◆ **Assigned task**
Since pictures are not wanted in the copy, output only the rest of each record exactly.

◆ **Stored records**
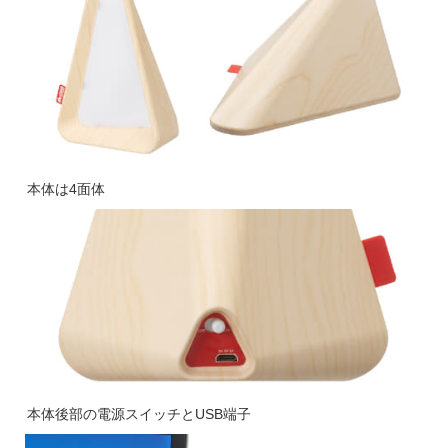
本体は4面体
本体後部の電源スイッチとUSB端子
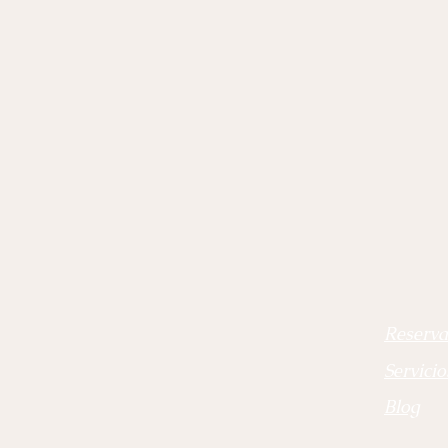
Reserva
Servicio
Blog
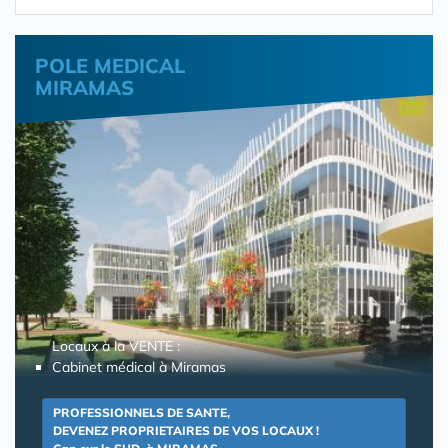
POLE MEDICAL
MIRAMAS
Locaux à la VENTE :
Cabinet médical à Miramas
PROFESSIONNELS DE SANTE,
DEVENEZ PROPRIETAIRES DE VOS LOCAUX !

◆ **The completed task**
本体は4面体
本体後部の電源スイッチとUSB端子
Reserva
Servicio
Blog
POLE MEDICAL
MIRAMAS
Locaux à la VENTE :
Cabinet médical à Miramas
PROFESSIONNELS DE SANTE,
DEVENEZ PROPRIETAIRES DE VOS LOCAUX !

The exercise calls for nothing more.